=== Task goal ===
Each entry has to be reproduced in full, exactly as given.

=== Recorded data ===
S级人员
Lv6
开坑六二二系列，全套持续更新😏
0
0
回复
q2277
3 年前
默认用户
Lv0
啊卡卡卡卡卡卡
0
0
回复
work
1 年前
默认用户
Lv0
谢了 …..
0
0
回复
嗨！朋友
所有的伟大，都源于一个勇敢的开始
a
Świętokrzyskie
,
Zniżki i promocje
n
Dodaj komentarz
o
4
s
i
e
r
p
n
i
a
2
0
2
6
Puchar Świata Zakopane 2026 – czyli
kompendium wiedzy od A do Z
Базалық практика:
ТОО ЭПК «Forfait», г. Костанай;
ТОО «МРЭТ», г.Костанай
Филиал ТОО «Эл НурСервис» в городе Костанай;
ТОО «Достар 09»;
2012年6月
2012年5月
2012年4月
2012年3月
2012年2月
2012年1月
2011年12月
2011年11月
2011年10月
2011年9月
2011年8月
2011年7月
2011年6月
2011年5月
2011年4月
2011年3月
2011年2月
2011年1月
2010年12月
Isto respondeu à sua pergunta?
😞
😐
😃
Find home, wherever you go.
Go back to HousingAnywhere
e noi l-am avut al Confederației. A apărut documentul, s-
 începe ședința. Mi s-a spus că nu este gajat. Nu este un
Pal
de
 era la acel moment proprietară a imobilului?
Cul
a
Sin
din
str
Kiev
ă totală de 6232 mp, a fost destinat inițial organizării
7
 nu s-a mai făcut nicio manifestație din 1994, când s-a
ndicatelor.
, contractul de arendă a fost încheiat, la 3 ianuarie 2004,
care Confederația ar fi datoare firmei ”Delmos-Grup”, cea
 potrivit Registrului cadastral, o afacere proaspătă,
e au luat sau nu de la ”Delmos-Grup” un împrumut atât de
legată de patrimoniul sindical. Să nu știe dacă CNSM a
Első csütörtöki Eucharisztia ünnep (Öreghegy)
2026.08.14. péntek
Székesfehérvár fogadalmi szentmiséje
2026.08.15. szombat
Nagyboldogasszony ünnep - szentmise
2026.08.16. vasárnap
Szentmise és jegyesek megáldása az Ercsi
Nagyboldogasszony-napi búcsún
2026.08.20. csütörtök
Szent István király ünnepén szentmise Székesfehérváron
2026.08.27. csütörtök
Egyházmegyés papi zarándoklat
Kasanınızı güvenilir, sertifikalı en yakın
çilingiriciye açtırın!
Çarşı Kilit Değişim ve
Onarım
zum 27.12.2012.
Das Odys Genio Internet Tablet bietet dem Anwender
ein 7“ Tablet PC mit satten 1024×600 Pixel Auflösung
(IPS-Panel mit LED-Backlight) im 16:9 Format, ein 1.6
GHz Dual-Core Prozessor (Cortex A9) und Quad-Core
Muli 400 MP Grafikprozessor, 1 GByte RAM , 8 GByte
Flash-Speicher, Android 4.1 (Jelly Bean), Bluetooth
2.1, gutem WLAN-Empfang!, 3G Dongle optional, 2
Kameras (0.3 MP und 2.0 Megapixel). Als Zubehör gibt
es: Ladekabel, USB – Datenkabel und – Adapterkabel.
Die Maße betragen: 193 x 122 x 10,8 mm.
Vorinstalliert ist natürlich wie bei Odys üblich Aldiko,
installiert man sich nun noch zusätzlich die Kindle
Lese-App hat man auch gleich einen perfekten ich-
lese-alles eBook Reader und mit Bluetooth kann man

=== Solution to the problem ===
S级人员
Lv6
开坑六二二系列，全套持续更新😏
0
0
回复
q2277
3 年前
默认用户
Lv0
啊卡卡卡卡卡卡
0
0
回复
work
1 年前
默认用户
Lv0
谢了 …..
0
0
回复
嗨！朋友
所有的伟大，都源于一个勇敢的开始
a
Świętokrzyskie
,
Zniżki i promocje
n
Dodaj komentarz
o
4
s
i
e
r
p
n
i
a
2
0
2
6
Puchar Świata Zakopane 2026 – czyli
kompendium wiedzy od A do Z
Базалық практика:
ТОО ЭПК «Forfait», г. Костанай;
ТОО «МРЭТ», г.Костанай
Филиал ТОО «Эл НурСервис» в городе Костанай;
ТОО «Достар 09»;
2012年6月
2012年5月
2012年4月
2012年3月
2012年2月
2012年1月
2011年12月
2011年11月
2011年10月
2011年9月
2011年8月
2011年7月
2011年6月
2011年5月
2011年4月
2011年3月
2011年2月
2011年1月
2010年12月
Isto respondeu à sua pergunta?
😞
😐
😃
Find home, wherever you go.
Go back to HousingAnywhere
e noi l-am avut al Confederației. A apărut documentul, s-
 începe ședința. Mi s-a spus că nu este gajat. Nu este un
Pal
de
 era la acel moment proprietară a imobilului?
Cul
a
Sin
din
str
Kiev
ă totală de 6232 mp, a fost destinat inițial organizării
7
 nu s-a mai făcut nicio manifestație din 1994, când s-a
ndicatelor.
, contractul de arendă a fost încheiat, la 3 ianuarie 2004,
care Confederația ar fi datoare firmei ”Delmos-Grup”, cea
 potrivit Registrului cadastral, o afacere proaspătă,
e au luat sau nu de la ”Delmos-Grup” un împrumut atât de
legată de patrimoniul sindical. Să nu știe dacă CNSM a
Első csütörtöki Eucharisztia ünnep (Öreghegy)
2026.08.14. péntek
Székesfehérvár fogadalmi szentmiséje
2026.08.15. szombat
Nagyboldogasszony ünnep - szentmise
2026.08.16. vasárnap
Szentmise és jegyesek megáldása az Ercsi
Nagyboldogasszony-napi búcsún
2026.08.20. csütörtök
Szent István király ünnepén szentmise Székesfehérváron
2026.08.27. csütörtök
Egyházmegyés papi zarándoklat
Kasanınızı güvenilir, sertifikalı en yakın
çilingiriciye açtırın!
Çarşı Kilit Değişim ve
Onarım
zum 27.12.2012.
Das Odys Genio Internet Tablet bietet dem Anwender
ein 7“ Tablet PC mit satten 1024×600 Pixel Auflösung
(IPS-Panel mit LED-Backlight) im 16:9 Format, ein 1.6
GHz Dual-Core Prozessor (Cortex A9) und Quad-Core
Muli 400 MP Grafikprozessor, 1 GByte RAM , 8 GByte
Flash-Speicher, Android 4.1 (Jelly Bean), Bluetooth
2.1, gutem WLAN-Empfang!, 3G Dongle optional, 2
Kameras (0.3 MP und 2.0 Megapixel). Als Zubehör gibt
es: Ladekabel, USB – Datenkabel und – Adapterkabel.
Die Maße betragen: 193 x 122 x 10,8 mm.
Vorinstalliert ist natürlich wie bei Odys üblich Aldiko,
installiert man sich nun noch zusätzlich die Kindle
Lese-App hat man auch gleich einen perfekten ich-
lese-alles eBook Reader und mit Bluetooth kann man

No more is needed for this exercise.